I randomly came across Michael Jackson's "This is it" last night on Netflix instant view, so I gave it a try.  The one hour, 51 minute documentary on Jackson's prep, for what was to be his 50 sold out shows in London, was an eye opener.

Most important was the lesson I learned.  I was judgmental regarding Jackson's ability to perform and I was wrong. Instead of a washed-up star from yesteryear, Jackson was motivated, in shape, perfectionistic, and completely on top of his game when it came to dance, vocals and entertainment.

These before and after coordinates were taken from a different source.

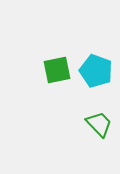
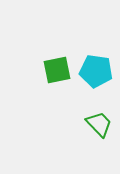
cyan pentagon: rotated 12 degrees counterclockwise
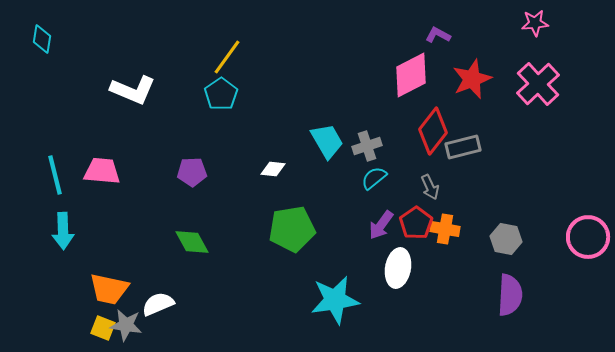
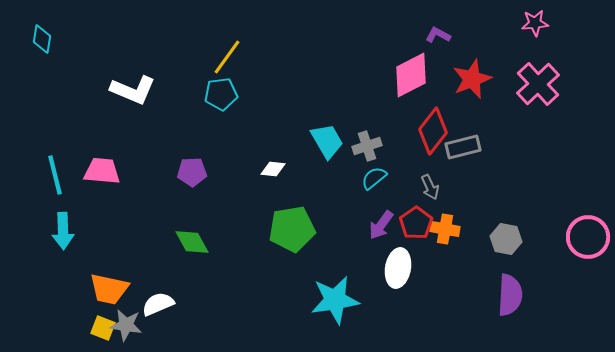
cyan pentagon: rotated 28 degrees clockwise
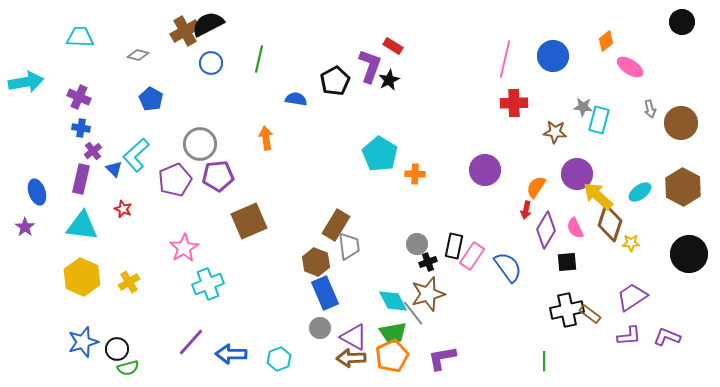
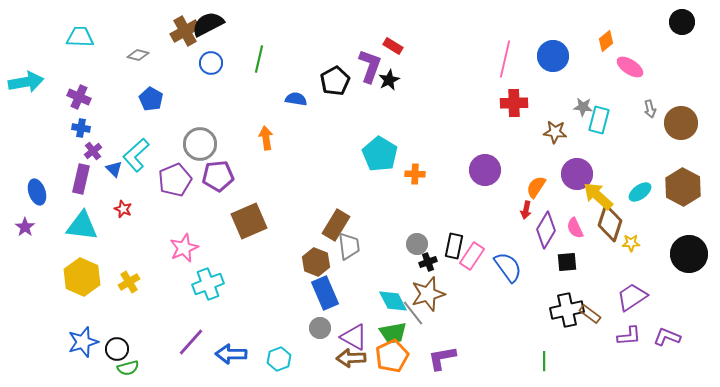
pink star at (184, 248): rotated 8 degrees clockwise
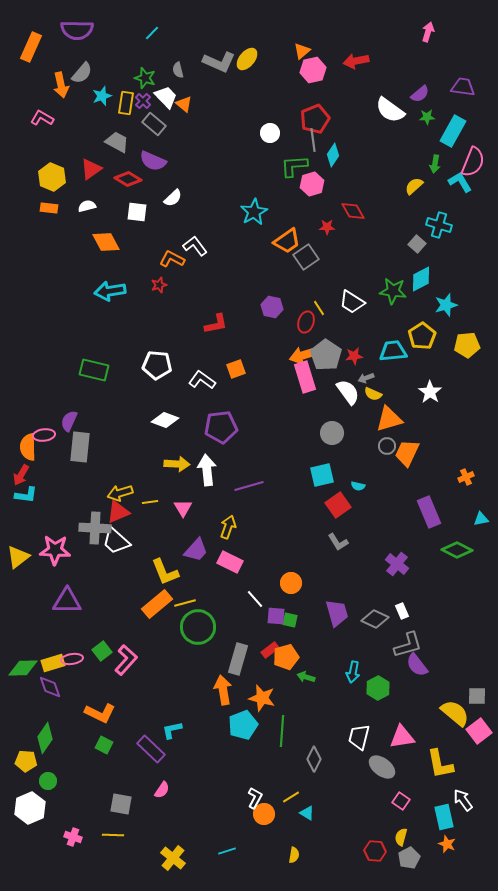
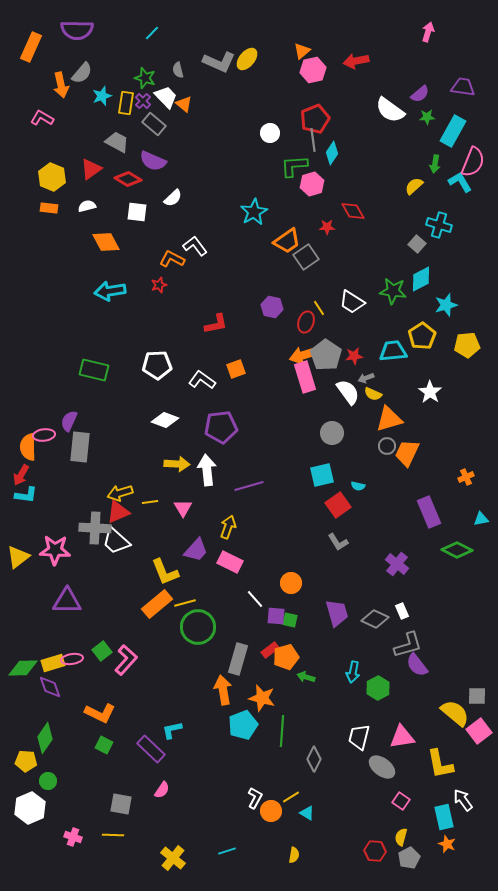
cyan diamond at (333, 155): moved 1 px left, 2 px up
white pentagon at (157, 365): rotated 8 degrees counterclockwise
orange circle at (264, 814): moved 7 px right, 3 px up
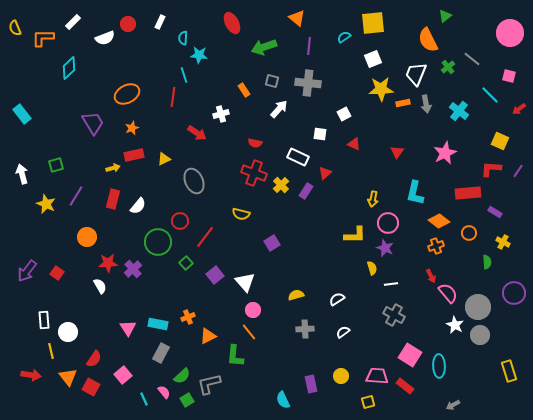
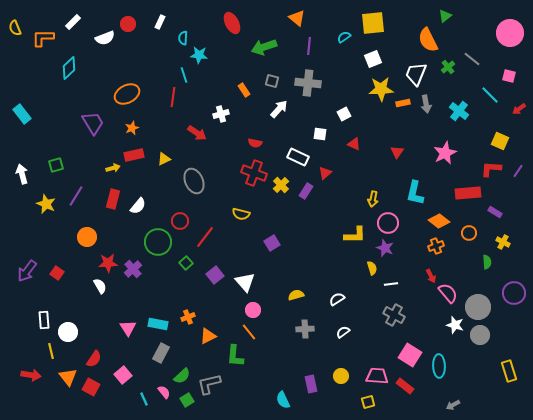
white star at (455, 325): rotated 12 degrees counterclockwise
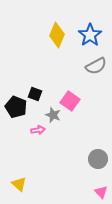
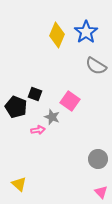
blue star: moved 4 px left, 3 px up
gray semicircle: rotated 60 degrees clockwise
gray star: moved 1 px left, 2 px down
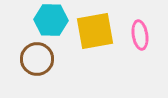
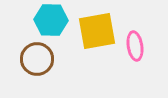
yellow square: moved 2 px right
pink ellipse: moved 5 px left, 11 px down
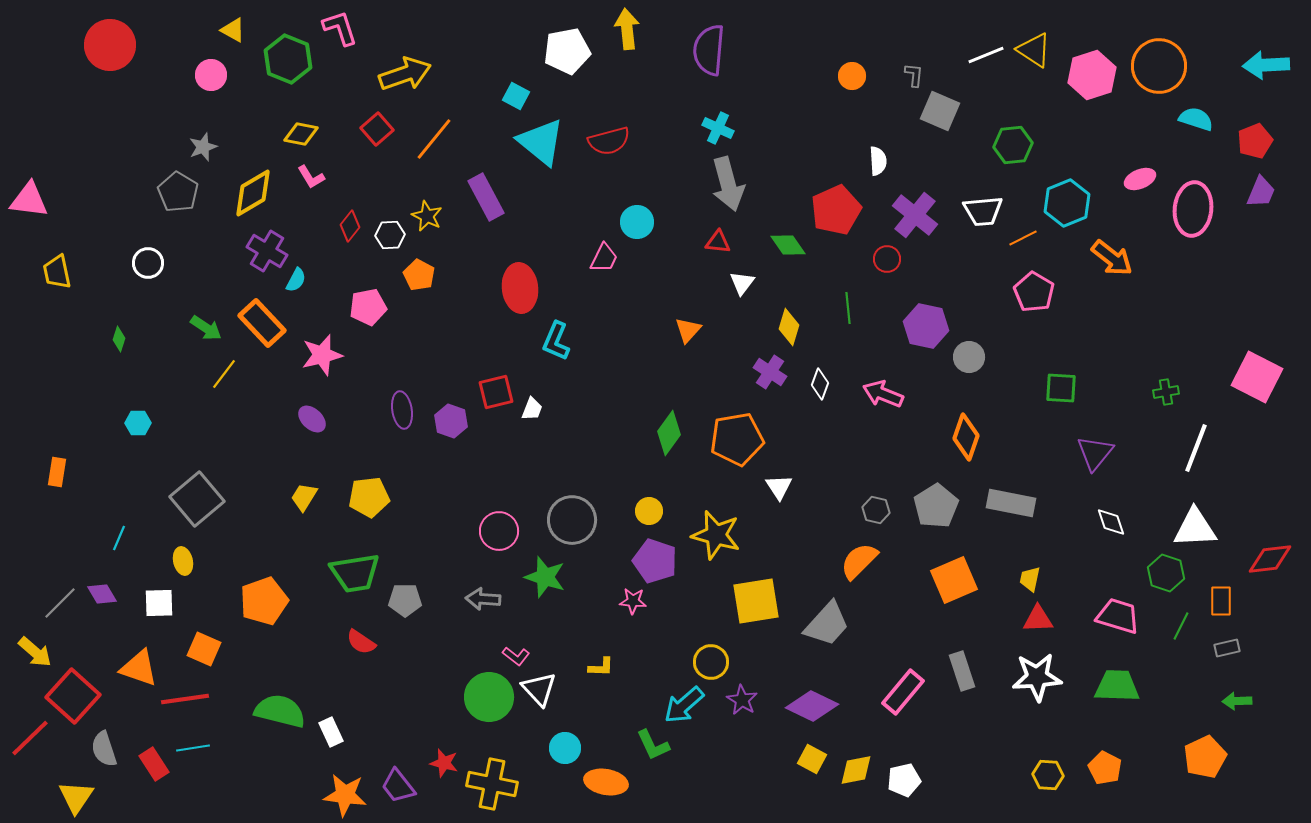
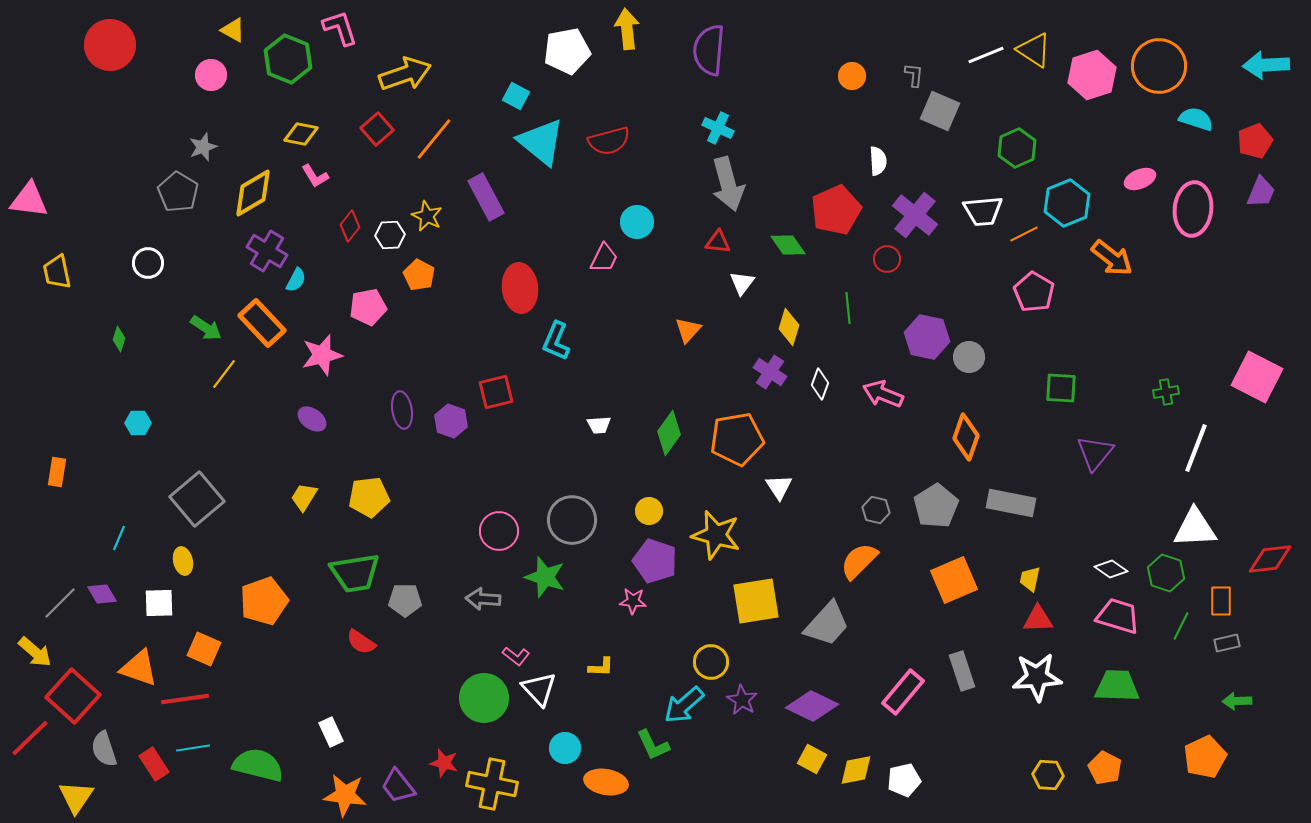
green hexagon at (1013, 145): moved 4 px right, 3 px down; rotated 18 degrees counterclockwise
pink L-shape at (311, 177): moved 4 px right, 1 px up
orange line at (1023, 238): moved 1 px right, 4 px up
purple hexagon at (926, 326): moved 1 px right, 11 px down
white trapezoid at (532, 409): moved 67 px right, 16 px down; rotated 65 degrees clockwise
purple ellipse at (312, 419): rotated 8 degrees counterclockwise
white diamond at (1111, 522): moved 47 px down; rotated 36 degrees counterclockwise
gray rectangle at (1227, 648): moved 5 px up
green circle at (489, 697): moved 5 px left, 1 px down
green semicircle at (280, 711): moved 22 px left, 54 px down
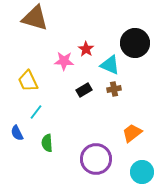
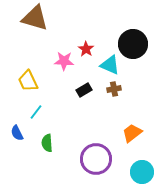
black circle: moved 2 px left, 1 px down
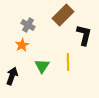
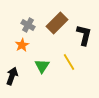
brown rectangle: moved 6 px left, 8 px down
yellow line: moved 1 px right; rotated 30 degrees counterclockwise
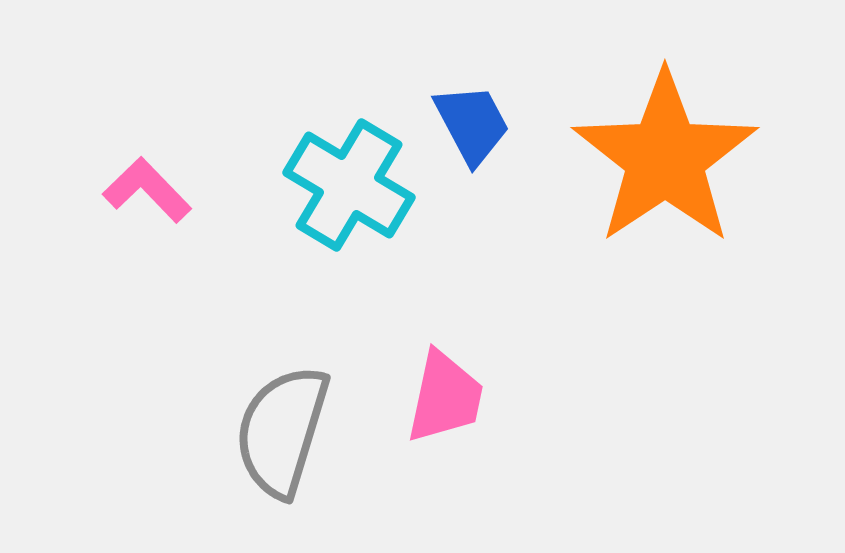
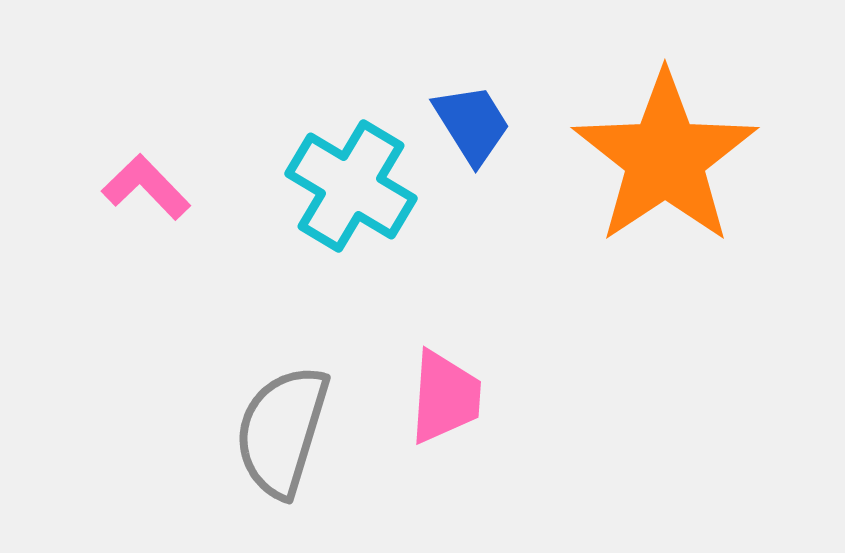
blue trapezoid: rotated 4 degrees counterclockwise
cyan cross: moved 2 px right, 1 px down
pink L-shape: moved 1 px left, 3 px up
pink trapezoid: rotated 8 degrees counterclockwise
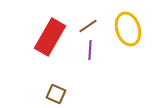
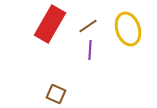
red rectangle: moved 13 px up
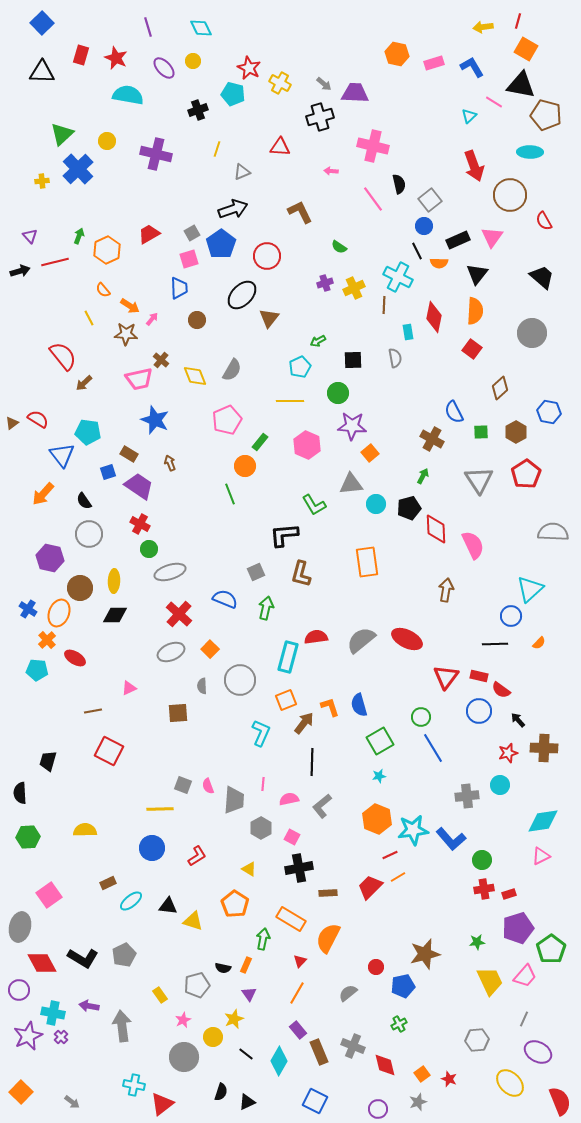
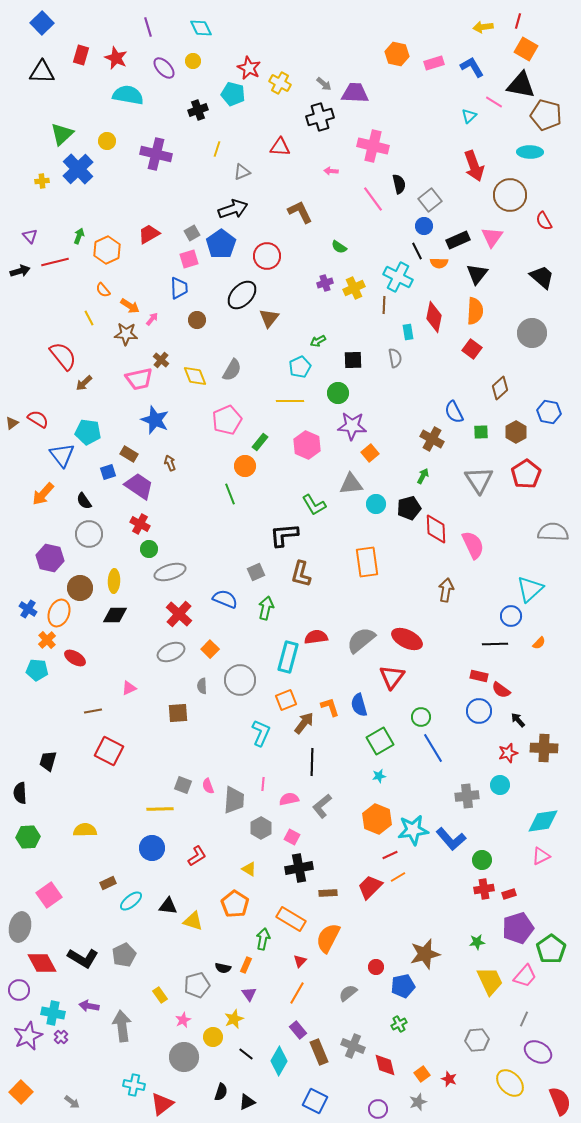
red triangle at (446, 677): moved 54 px left
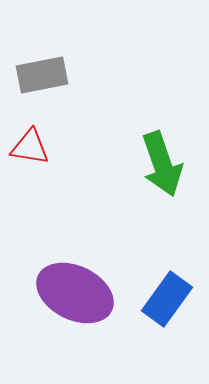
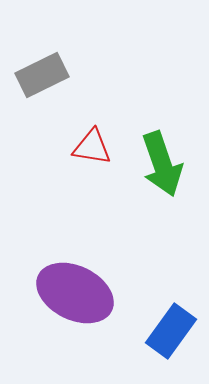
gray rectangle: rotated 15 degrees counterclockwise
red triangle: moved 62 px right
blue rectangle: moved 4 px right, 32 px down
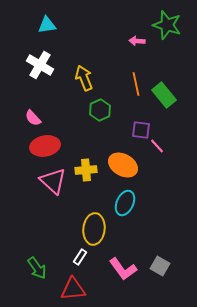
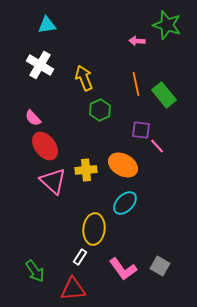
red ellipse: rotated 64 degrees clockwise
cyan ellipse: rotated 20 degrees clockwise
green arrow: moved 2 px left, 3 px down
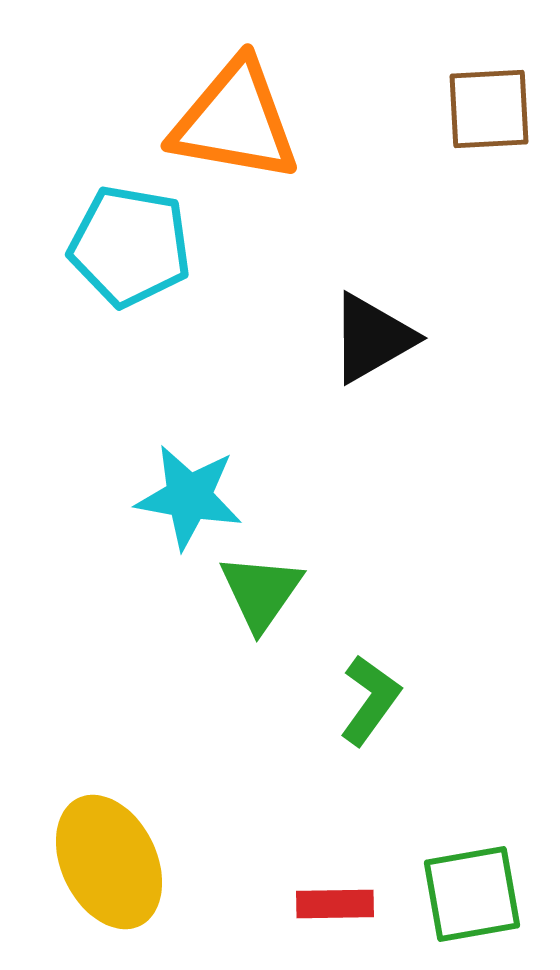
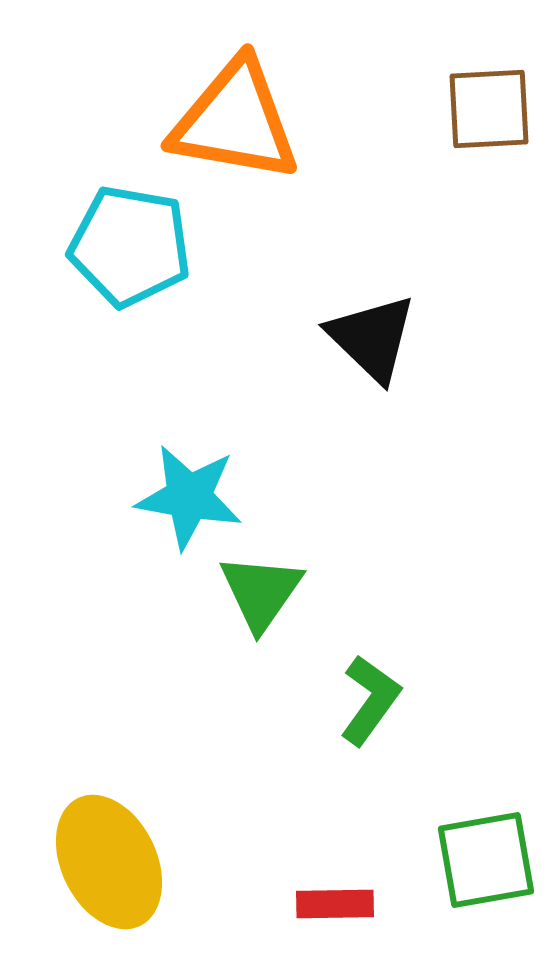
black triangle: rotated 46 degrees counterclockwise
green square: moved 14 px right, 34 px up
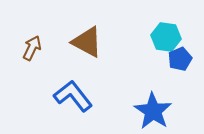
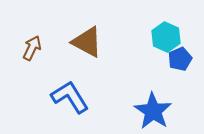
cyan hexagon: rotated 16 degrees clockwise
blue L-shape: moved 3 px left, 1 px down; rotated 6 degrees clockwise
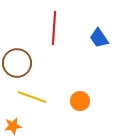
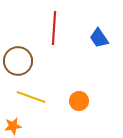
brown circle: moved 1 px right, 2 px up
yellow line: moved 1 px left
orange circle: moved 1 px left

The supporting cast and crew adored him and were living out their dreams by being on stage with one who inspired them.

How can we isolate this performer on stage, from the one who met a shady demise only weeks later?  Jackson is a lightning rod when it comes to opinions on his lifestyle and accusations from his past.  But in this captured moment, he was ready to set the world on fire on more time.

What does this have to do with the master competitor lifestyle?  Maybe I'm making a weak association, but when Jackson performed his big hits in the documentary, it took my mind back to the roaring 1980's when I was emerging in the local triathlon scene in Greensboro, North Carolina.  I'm sure we all have music associations with events in our life; tunes such as "Thriller" were big on the charts while I was pedaling my Bianchi in pacelines.

So from then until now, Jackson was ready to step back into the limelight and become a global newsmaker.  Sad to report that the news wasn't about his ability to entertain, but instead to die.  I'll choose to remember the Michael Jackson who brought song and dance to millions.